┌─ RECORDS SUPPLIED
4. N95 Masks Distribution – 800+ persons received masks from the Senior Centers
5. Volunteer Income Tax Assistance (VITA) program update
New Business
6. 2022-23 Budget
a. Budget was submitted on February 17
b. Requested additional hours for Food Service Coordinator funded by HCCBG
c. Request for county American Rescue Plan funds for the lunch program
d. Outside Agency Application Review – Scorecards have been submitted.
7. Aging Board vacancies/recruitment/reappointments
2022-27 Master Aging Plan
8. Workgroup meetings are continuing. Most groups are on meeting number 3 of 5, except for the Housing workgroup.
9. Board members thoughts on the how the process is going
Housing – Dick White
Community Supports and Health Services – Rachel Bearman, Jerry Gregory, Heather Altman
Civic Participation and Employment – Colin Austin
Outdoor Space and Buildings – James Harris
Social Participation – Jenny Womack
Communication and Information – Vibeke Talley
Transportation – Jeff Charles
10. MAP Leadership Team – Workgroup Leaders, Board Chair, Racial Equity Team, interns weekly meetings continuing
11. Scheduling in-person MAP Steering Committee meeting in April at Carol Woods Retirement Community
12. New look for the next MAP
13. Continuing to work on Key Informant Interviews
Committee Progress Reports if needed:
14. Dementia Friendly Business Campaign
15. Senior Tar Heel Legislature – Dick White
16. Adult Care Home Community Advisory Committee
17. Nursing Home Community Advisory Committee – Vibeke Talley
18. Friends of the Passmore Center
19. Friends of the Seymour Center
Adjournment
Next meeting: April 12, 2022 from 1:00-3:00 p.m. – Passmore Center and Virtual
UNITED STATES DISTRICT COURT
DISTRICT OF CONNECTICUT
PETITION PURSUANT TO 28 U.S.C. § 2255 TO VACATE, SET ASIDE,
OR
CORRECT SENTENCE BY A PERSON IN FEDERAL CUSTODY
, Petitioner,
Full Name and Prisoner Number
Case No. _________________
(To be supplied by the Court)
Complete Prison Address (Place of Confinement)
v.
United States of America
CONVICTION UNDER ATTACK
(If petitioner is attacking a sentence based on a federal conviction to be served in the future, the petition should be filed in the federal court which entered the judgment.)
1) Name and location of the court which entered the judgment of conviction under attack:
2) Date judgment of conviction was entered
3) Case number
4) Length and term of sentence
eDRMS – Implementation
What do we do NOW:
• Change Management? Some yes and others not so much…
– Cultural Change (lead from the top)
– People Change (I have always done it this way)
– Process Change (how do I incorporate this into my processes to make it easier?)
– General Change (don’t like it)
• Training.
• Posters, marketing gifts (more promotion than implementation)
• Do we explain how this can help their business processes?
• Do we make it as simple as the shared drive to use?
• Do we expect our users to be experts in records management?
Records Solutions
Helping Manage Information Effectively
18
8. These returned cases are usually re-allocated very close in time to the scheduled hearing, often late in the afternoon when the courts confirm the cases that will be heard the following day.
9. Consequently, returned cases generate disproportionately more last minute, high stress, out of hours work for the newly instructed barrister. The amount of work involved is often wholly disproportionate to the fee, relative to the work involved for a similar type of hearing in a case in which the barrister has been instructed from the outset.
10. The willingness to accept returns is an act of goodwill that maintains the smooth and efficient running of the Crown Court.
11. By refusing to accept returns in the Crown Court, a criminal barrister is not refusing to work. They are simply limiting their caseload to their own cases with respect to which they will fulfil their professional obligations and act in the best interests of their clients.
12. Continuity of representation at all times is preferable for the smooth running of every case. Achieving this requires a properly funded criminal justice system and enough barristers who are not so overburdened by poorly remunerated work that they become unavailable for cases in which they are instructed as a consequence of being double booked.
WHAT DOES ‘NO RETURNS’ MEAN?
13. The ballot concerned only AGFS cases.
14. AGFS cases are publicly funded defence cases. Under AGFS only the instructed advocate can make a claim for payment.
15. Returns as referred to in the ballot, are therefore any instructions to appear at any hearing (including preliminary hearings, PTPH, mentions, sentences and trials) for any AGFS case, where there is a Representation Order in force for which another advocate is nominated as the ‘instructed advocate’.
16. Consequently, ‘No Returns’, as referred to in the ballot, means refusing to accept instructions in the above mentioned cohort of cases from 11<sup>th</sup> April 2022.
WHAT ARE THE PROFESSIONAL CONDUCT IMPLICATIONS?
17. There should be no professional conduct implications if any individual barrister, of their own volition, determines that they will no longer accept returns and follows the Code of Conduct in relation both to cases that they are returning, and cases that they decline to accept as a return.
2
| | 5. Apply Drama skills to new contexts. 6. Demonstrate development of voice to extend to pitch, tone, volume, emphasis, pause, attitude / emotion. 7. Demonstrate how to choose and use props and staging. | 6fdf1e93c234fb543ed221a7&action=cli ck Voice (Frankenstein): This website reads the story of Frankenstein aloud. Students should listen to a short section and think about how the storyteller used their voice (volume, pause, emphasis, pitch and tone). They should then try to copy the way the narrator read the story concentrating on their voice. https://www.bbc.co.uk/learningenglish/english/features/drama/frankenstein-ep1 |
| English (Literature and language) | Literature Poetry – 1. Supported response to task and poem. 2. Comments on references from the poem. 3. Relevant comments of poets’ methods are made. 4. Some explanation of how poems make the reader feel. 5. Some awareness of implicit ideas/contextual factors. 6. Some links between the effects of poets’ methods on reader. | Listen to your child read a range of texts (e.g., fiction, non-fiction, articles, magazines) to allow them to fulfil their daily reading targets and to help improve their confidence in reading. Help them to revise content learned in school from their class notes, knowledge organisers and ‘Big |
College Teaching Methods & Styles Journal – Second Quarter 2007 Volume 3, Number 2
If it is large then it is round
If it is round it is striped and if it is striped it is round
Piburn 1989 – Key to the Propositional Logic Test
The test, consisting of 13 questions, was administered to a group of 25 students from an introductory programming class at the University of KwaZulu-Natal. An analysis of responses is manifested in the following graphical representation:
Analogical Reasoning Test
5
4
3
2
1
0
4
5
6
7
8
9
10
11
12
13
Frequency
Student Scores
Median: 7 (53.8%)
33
└─
» INSTRUCTIONS FOR THE TASK:
Restate the whole listing exactly, leaving out nothing.

» OUTPUT OF THE EXERCISE:
4. N95 Masks Distribution – 800+ persons received masks from the Senior Centers
5. Volunteer Income Tax Assistance (VITA) program update
New Business
6. 2022-23 Budget
a. Budget was submitted on February 17
b. Requested additional hours for Food Service Coordinator funded by HCCBG
c. Request for county American Rescue Plan funds for the lunch program
d. Outside Agency Application Review – Scorecards have been submitted.
7. Aging Board vacancies/recruitment/reappointments
2022-27 Master Aging Plan
8. Workgroup meetings are continuing. Most groups are on meeting number 3 of 5, except for the Housing workgroup.
9. Board members thoughts on the how the process is going
Housing – Dick White
Community Supports and Health Services – Rachel Bearman, Jerry Gregory, Heather Altman
Civic Participation and Employment – Colin Austin
Outdoor Space and Buildings – James Harris
Social Participation – Jenny Womack
Communication and Information – Vibeke Talley
Transportation – Jeff Charles
10. MAP Leadership Team – Workgroup Leaders, Board Chair, Racial Equity Team, interns weekly meetings continuing
11. Scheduling in-person MAP Steering Committee meeting in April at Carol Woods Retirement Community
12. New look for the next MAP
13. Continuing to work on Key Informant Interviews
Committee Progress Reports if needed:
14. Dementia Friendly Business Campaign
15. Senior Tar Heel Legislature – Dick White
16. Adult Care Home Community Advisory Committee
17. Nursing Home Community Advisory Committee – Vibeke Talley
18. Friends of the Passmore Center
19. Friends of the Seymour Center
Adjournment
Next meeting: April 12, 2022 from 1:00-3:00 p.m. – Passmore Center and Virtual
UNITED STATES DISTRICT COURT
DISTRICT OF CONNECTICUT
PETITION PURSUANT TO 28 U.S.C. § 2255 TO VACATE, SET ASIDE,
OR
CORRECT SENTENCE BY A PERSON IN FEDERAL CUSTODY
, Petitioner,
Full Name and Prisoner Number
Case No. _________________
(To be supplied by the Court)
Complete Prison Address (Place of Confinement)
v.
United States of America
CONVICTION UNDER ATTACK
(If petitioner is attacking a sentence based on a federal conviction to be served in the future, the petition should be filed in the federal court which entered the judgment.)
1) Name and location of the court which entered the judgment of conviction under attack:
2) Date judgment of conviction was entered
3) Case number
4) Length and term of sentence
eDRMS – Implementation
What do we do NOW:
• Change Management? Some yes and others not so much…
– Cultural Change (lead from the top)
– People Change (I have always done it this way)
– Process Change (how do I incorporate this into my processes to make it easier?)
– General Change (don’t like it)
• Training.
• Posters, marketing gifts (more promotion than implementation)
• Do we explain how this can help their business processes?
• Do we make it as simple as the shared drive to use?
• Do we expect our users to be experts in records management?
Records Solutions
Helping Manage Information Effectively
18
8. These returned cases are usually re-allocated very close in time to the scheduled hearing, often late in the afternoon when the courts confirm the cases that will be heard the following day.
9. Consequently, returned cases generate disproportionately more last minute, high stress, out of hours work for the newly instructed barrister. The amount of work involved is often wholly disproportionate to the fee, relative to the work involved for a similar type of hearing in a case in which the barrister has been instructed from the outset.
10. The willingness to accept returns is an act of goodwill that maintains the smooth and efficient running of the Crown Court.
11. By refusing to accept returns in the Crown Court, a criminal barrister is not refusing to work. They are simply limiting their caseload to their own cases with respect to which they will fulfil their professional obligations and act in the best interests of their clients.
12. Continuity of representation at all times is preferable for the smooth running of every case. Achieving this requires a properly funded criminal justice system and enough barristers who are not so overburdened by poorly remunerated work that they become unavailable for cases in which they are instructed as a consequence of being double booked.
WHAT DOES ‘NO RETURNS’ MEAN?
13. The ballot concerned only AGFS cases.
14. AGFS cases are publicly funded defence cases. Under AGFS only the instructed advocate can make a claim for payment.
15. Returns as referred to in the ballot, are therefore any instructions to appear at any hearing (including preliminary hearings, PTPH, mentions, sentences and trials) for any AGFS case, where there is a Representation Order in force for which another advocate is nominated as the ‘instructed advocate’.
16. Consequently, ‘No Returns’, as referred to in the ballot, means refusing to accept instructions in the above mentioned cohort of cases from 11<sup>th</sup> April 2022.
WHAT ARE THE PROFESSIONAL CONDUCT IMPLICATIONS?
17. There should be no professional conduct implications if any individual barrister, of their own volition, determines that they will no longer accept returns and follows the Code of Conduct in relation both to cases that they are returning, and cases that they decline to accept as a return.
2
| | 5. Apply Drama skills to new contexts. 6. Demonstrate development of voice to extend to pitch, tone, volume, emphasis, pause, attitude / emotion. 7. Demonstrate how to choose and use props and staging. | 6fdf1e93c234fb543ed221a7&action=cli ck Voice (Frankenstein): This website reads the story of Frankenstein aloud. Students should listen to a short section and think about how the storyteller used their voice (volume, pause, emphasis, pitch and tone). They should then try to copy the way the narrator read the story concentrating on their voice. https://www.bbc.co.uk/learningenglish/english/features/drama/frankenstein-ep1 |
| English (Literature and language) | Literature Poetry – 1. Supported response to task and poem. 2. Comments on references from the poem. 3. Relevant comments of poets’ methods are made. 4. Some explanation of how poems make the reader feel. 5. Some awareness of implicit ideas/contextual factors. 6. Some links between the effects of poets’ methods on reader. | Listen to your child read a range of texts (e.g., fiction, non-fiction, articles, magazines) to allow them to fulfil their daily reading targets and to help improve their confidence in reading. Help them to revise content learned in school from their class notes, knowledge organisers and ‘Big |
College Teaching Methods & Styles Journal – Second Quarter 2007 Volume 3, Number 2
If it is large then it is round
If it is round it is striped and if it is striped it is round
Piburn 1989 – Key to the Propositional Logic Test
The test, consisting of 13 questions, was administered to a group of 25 students from an introductory programming class at the University of KwaZulu-Natal. An analysis of responses is manifested in the following graphical representation:
Analogical Reasoning Test
5
4
3
2
1
0
4
5
6
7
8
9
10
11
12
13
Frequency
Student Scores
Median: 7 (53.8%)
33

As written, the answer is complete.